In this world, mannerisms and appearances count. When Democratic contender for the Presidency Jo Biden makes a public appearance he moves quickly onto the stage set, has trimmed his figure, has slicked down hair and smiles a lot. This is all about projecting an image of a man whose age does not count against him, who is fit and trim, well organized, friendly and accessible. Someone you would like to have as a neighbour and friend or to ‘follow’ on the internet. As contrasted with a cerebral Elizabeth Warren or an overweight and aggressive President Trump.
Following this model Theresa May tried to connect with a traditional grass roots rural conservatism by frequent TV shots of her going with her husband to her local church. However, it was a largely outdated image within both her party and beyond. It could not offset her lack of rapport with the public.
The logic of association
Under this kind of associative logic, we pay attention to who is bringing us the message, rather than what is in it. Appearances count because they signal whether or not the messenger is in some way ‘one of us’ and how far he or she scores a ‘like’.
This model assumes that reasoning is often implicit. We seem to make the assumption that what is good for our friends and associates is good enough for us too. It is a short cut logic that skips clear reasoning about the pros and cons. Our likes are based on past experience with our contacts. If our association is superficial, we may be misled. If based on repeated contacts they may be reasonable as judged by experience.
In addition, associative feelings can switch on our reasoning processes. There is evidence from social psychology and from neuro science that an unexpected signal from our associates can make us think twice because the unexpected makes us think in different ways through different channels in our mind.
We are not persuaded but we have to decide
When Theresa May was making the last roll of the dice to get an agreement, she turned to cross-party politics and to talks with the Labour Party opposition. In this kind of model, it is decision rules that count – in other words it is not about reasoning, it is simply about striking deals that can get a majority of votes. Very often that involves coalitions and cross-party deal making among party leaders.
The need to arrive at this kind of consensus is sometimes required when electoral politics simply reinforces deep divisions within a society. It seemed logical in face of the deep divisions over Brexit. However, it does mean largely giving up on public persuasion as the means of getting something over the line with a majority. It is all about bargaining at the top of politics.
Two cheers for association
It is very easy to criticise the importance of appearances and image in contemporary politics, the short hand signalling of ‘likes’ and social loyalties, the increasing role of social media and the absence of content. In an ideal world we would all listen to reason. We would all agree on what are good reasons in public policy and what are bad.
However, public policies usually involve what is termed the ‘essentially contestable’ where relevant information is missing, the setting confused, objectives less than clear and the effects of policies often uncertain.

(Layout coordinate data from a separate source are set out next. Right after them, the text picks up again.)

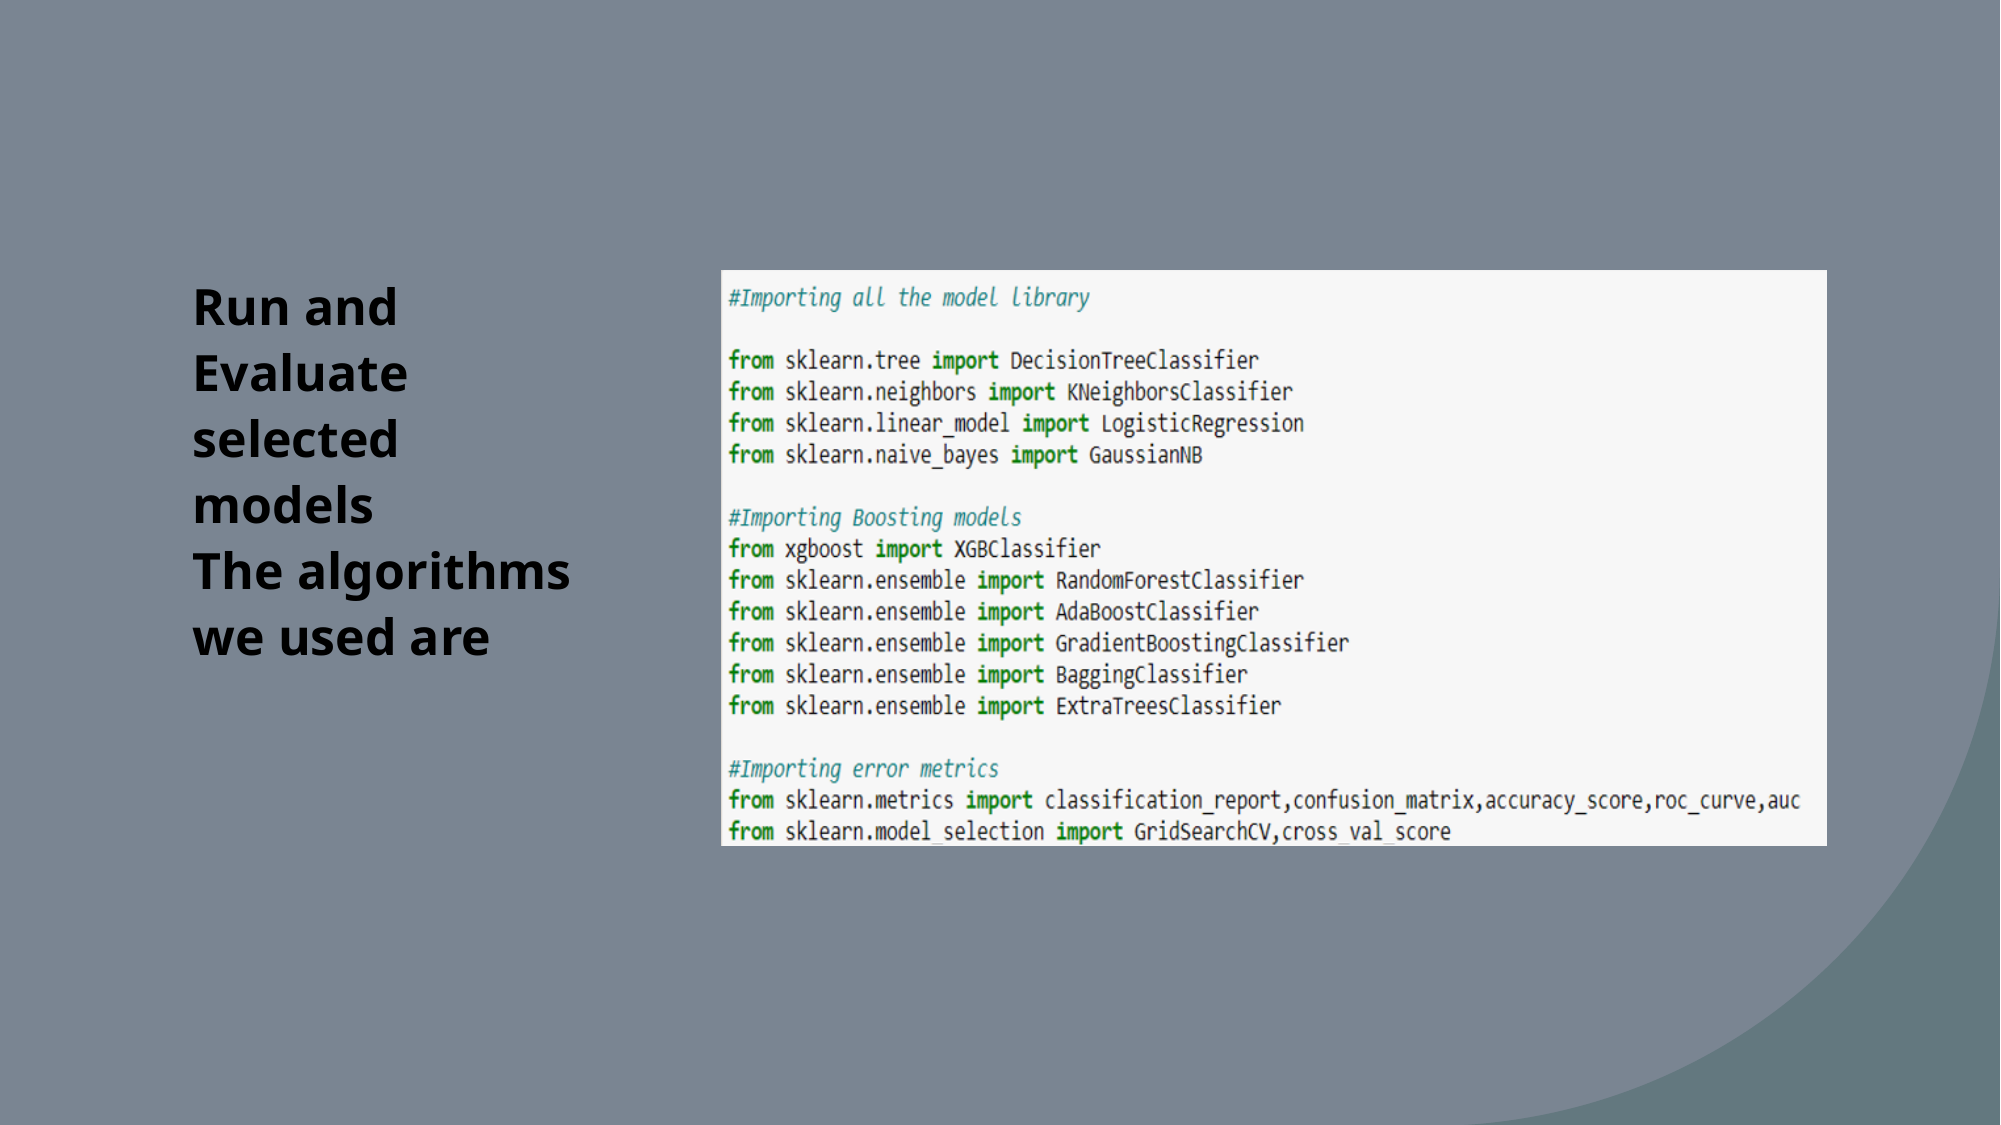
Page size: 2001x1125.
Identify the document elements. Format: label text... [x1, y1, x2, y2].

picture [721, 270, 1827, 846]
text_box [0, 0, 2000, 1125]
title Run and Evaluate selected models The algorithms we used are [177, 262, 610, 781]
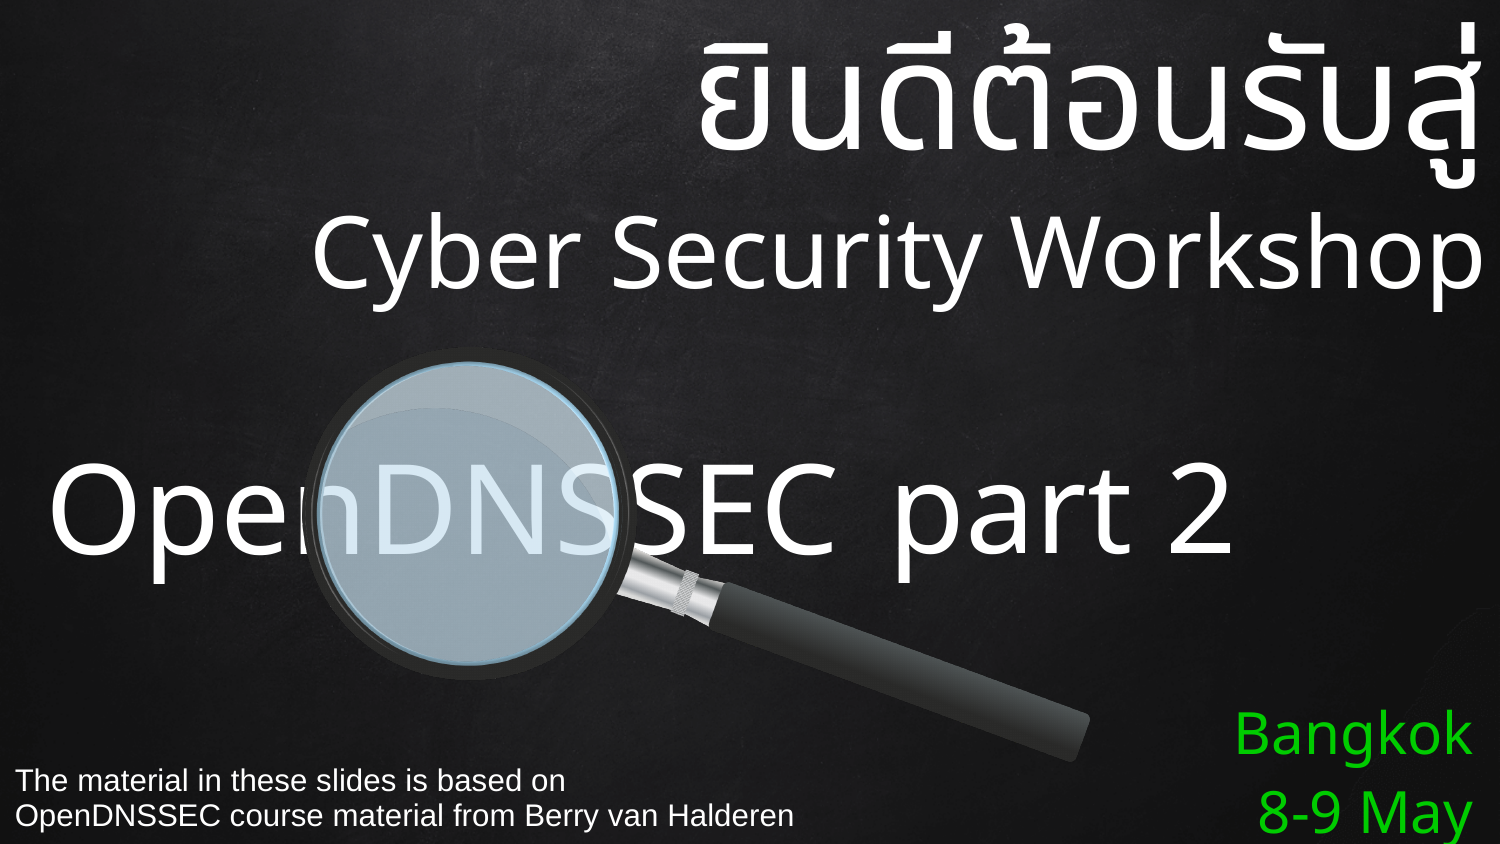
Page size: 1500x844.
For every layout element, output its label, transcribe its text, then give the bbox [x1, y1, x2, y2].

text_box The material in these slides is based on OpenDNSSEC course material from Berry van Halderen [0, 755, 827, 841]
title ยินดีต้อนรับสู่ Cyber Security Workshop [0, 0, 1489, 345]
text_box Bangkok 8-9 May 2019 [1138, 685, 1489, 834]
text_box part 2 [874, 412, 1369, 600]
picture [0, 0, 1500, 844]
title OpenDNSSEC [0, 409, 302, 600]
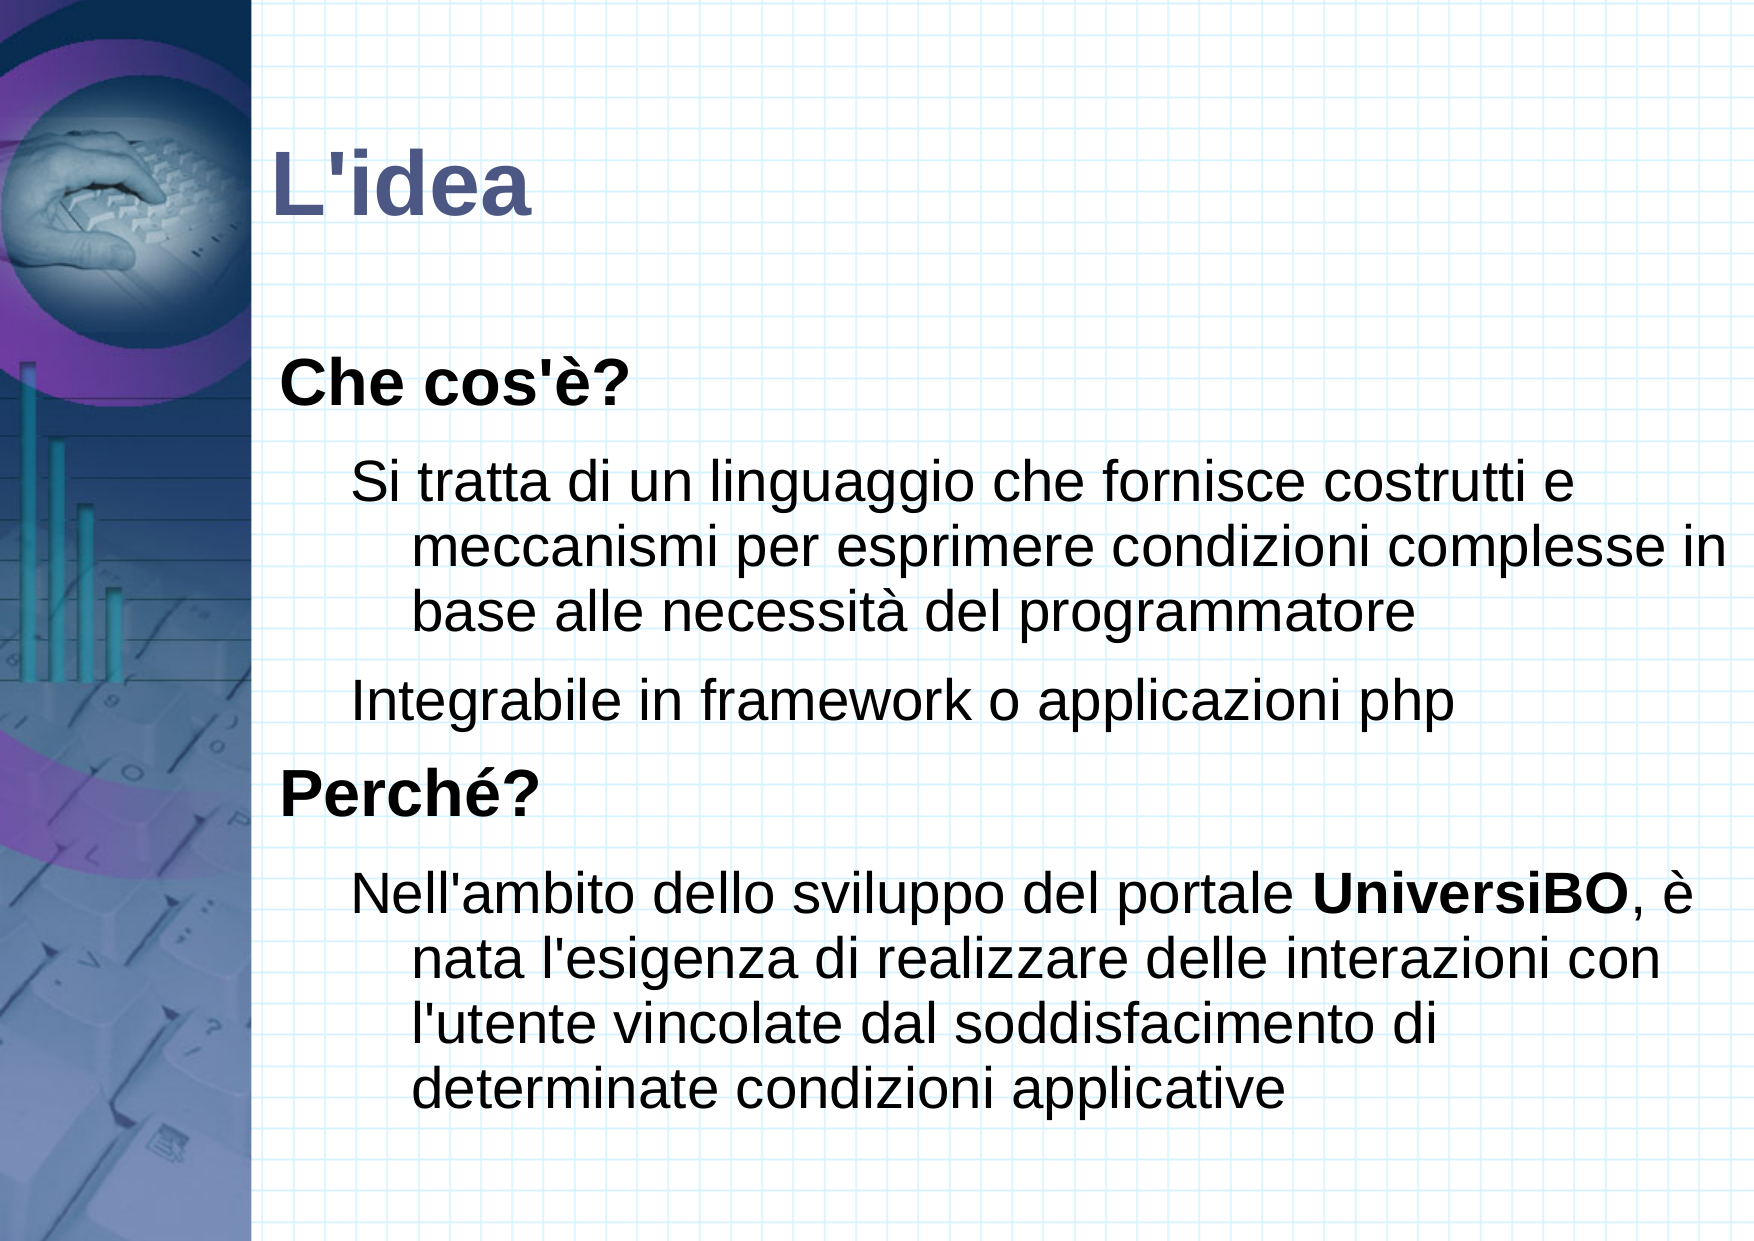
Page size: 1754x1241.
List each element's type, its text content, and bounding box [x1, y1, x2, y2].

title L'idea [270, 131, 1740, 235]
picture [0, 0, 1754, 1241]
list Che cos'è? Si tratta di un linguaggio che fornisce costrutti e meccanismi per esprimere condizioni complesse in base alle necessità del programmatore Integrabile in framework o applicazioni php Perché? Nell'ambito dello sviluppo del portale UniversiBO, è nata l'esigenza di realizzare delle interazioni con l'utente vincolate dal soddisfacimento di determinate condizioni applicative [270, 344, 1740, 1127]
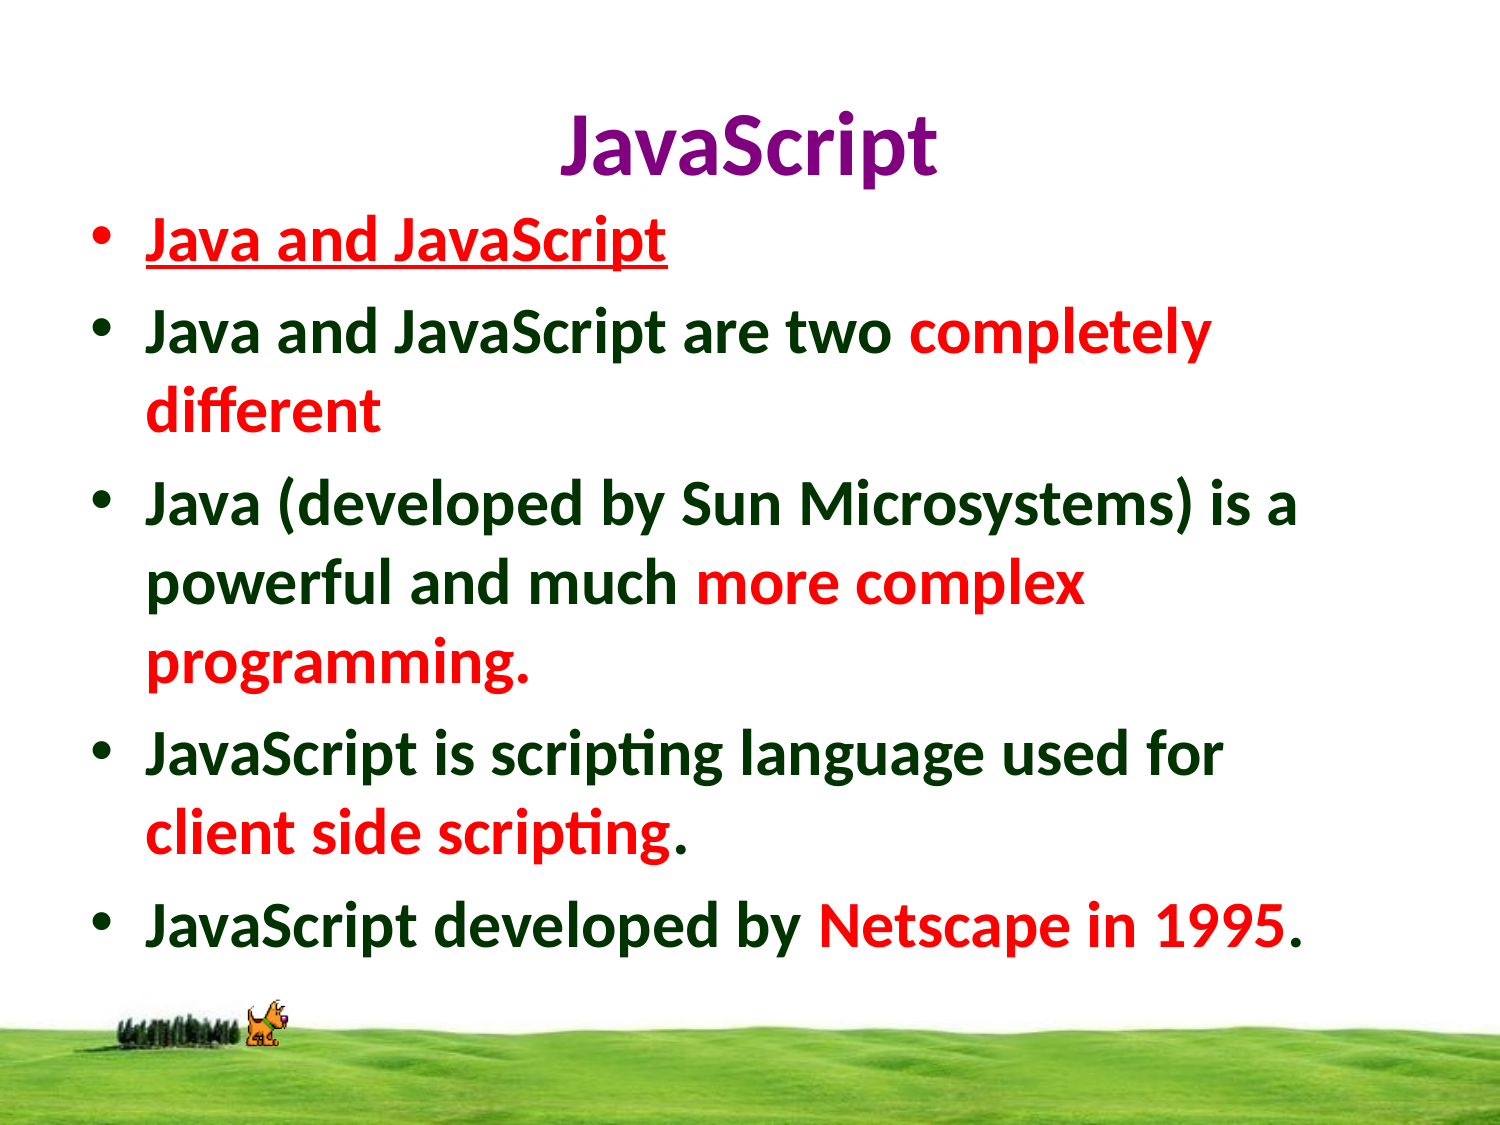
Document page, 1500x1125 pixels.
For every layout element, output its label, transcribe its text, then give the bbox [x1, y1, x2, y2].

In this uncertain world we want political leaders whom we can respond to and who appear responsive to us; we don’t like back-room deals among leaderships; and the desire for association is what brings us together in the first place.
The lesson we should draw is that when we build the institutions of democracy we should not rely on an imaginary world of reason. Instead, we need to accept the importance of appearances and associations and identify new institutions than can help remedy the blind spots that result.